• **INFORMATION SHOWN**
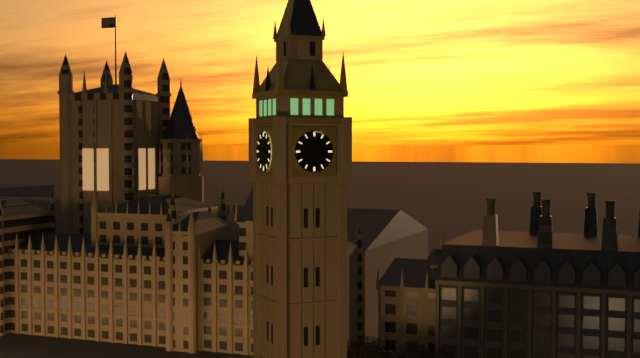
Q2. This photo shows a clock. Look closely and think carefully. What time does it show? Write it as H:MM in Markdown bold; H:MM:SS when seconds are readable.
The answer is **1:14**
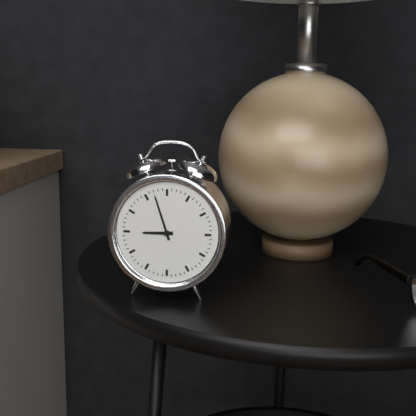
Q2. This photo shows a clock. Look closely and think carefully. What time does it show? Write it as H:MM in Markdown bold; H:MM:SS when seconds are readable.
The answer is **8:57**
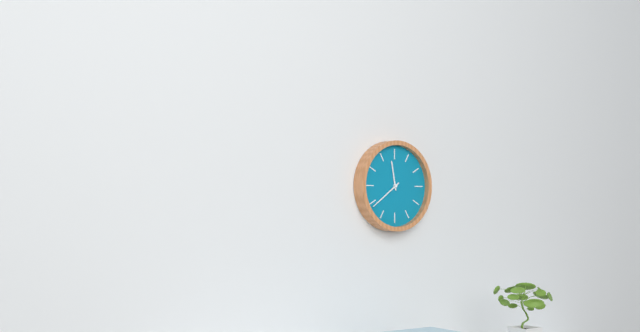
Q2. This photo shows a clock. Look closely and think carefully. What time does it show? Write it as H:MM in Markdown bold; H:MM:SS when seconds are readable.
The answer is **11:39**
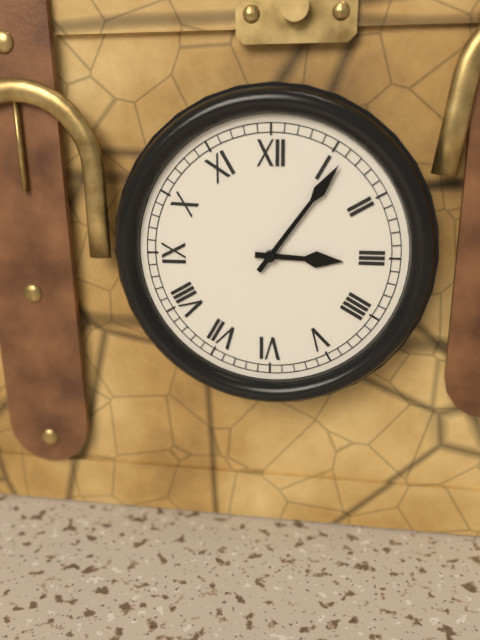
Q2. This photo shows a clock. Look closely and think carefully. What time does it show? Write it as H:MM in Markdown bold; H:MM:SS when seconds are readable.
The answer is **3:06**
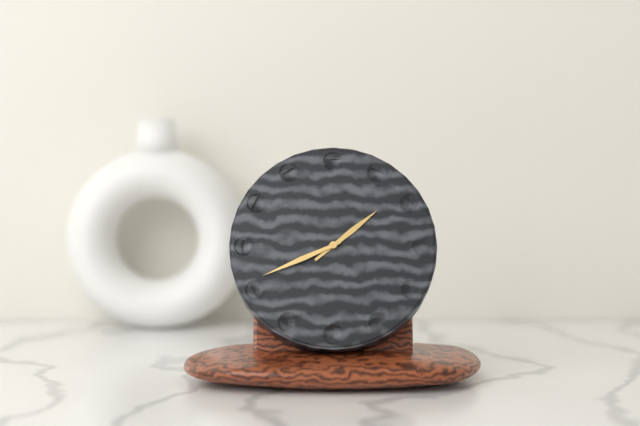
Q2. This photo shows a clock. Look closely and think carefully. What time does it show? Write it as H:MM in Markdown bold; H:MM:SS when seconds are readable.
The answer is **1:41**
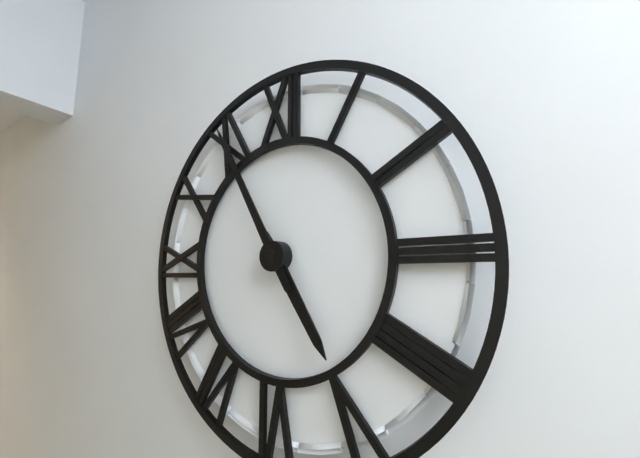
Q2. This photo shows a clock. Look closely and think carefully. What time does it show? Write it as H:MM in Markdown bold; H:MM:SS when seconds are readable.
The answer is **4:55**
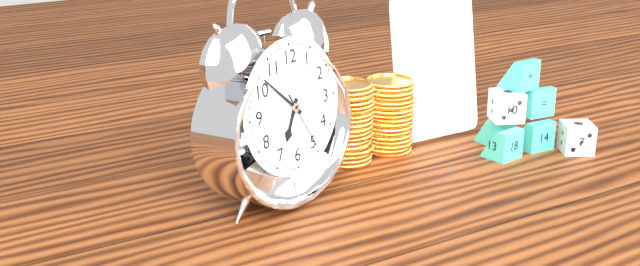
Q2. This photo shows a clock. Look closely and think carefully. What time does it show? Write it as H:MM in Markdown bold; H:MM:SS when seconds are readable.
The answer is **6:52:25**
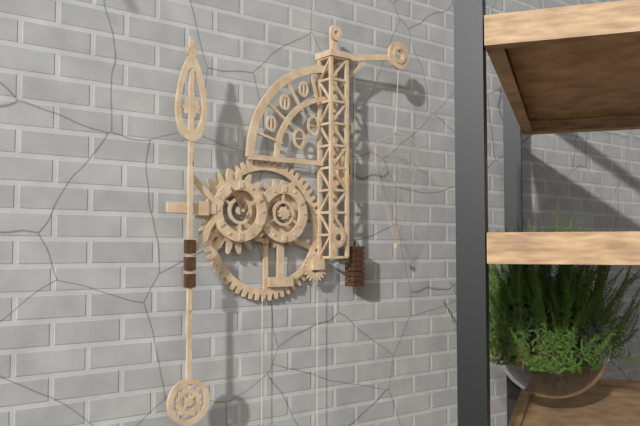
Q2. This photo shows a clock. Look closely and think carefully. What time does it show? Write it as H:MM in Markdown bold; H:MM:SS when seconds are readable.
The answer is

• **REQUIREMENTS**
Reproduce all of the rows above word for word, leaving out the pictures.

• **OUTPUT BELOW**
Q2. This photo shows a clock. Look closely and think carefully. What time does it show? Write it as H:MM in Markdown bold; H:MM:SS when seconds are readable.
The answer is **1:14**
Q2. This photo shows a clock. Look closely and think carefully. What time does it show? Write it as H:MM in Markdown bold; H:MM:SS when seconds are readable.
The answer is **8:57**
Q2. This photo shows a clock. Look closely and think carefully. What time does it show? Write it as H:MM in Markdown bold; H:MM:SS when seconds are readable.
The answer is **11:39**
Q2. This photo shows a clock. Look closely and think carefully. What time does it show? Write it as H:MM in Markdown bold; H:MM:SS when seconds are readable.
The answer is **3:06**
Q2. This photo shows a clock. Look closely and think carefully. What time does it show? Write it as H:MM in Markdown bold; H:MM:SS when seconds are readable.
The answer is **1:41**
Q2. This photo shows a clock. Look closely and think carefully. What time does it show? Write it as H:MM in Markdown bold; H:MM:SS when seconds are readable.
The answer is **4:55**
Q2. This photo shows a clock. Look closely and think carefully. What time does it show? Write it as H:MM in Markdown bold; H:MM:SS when seconds are readable.
The answer is **6:52:25**
Q2. This photo shows a clock. Look closely and think carefully. What time does it show? Write it as H:MM in Markdown bold; H:MM:SS when seconds are readable.
The answer is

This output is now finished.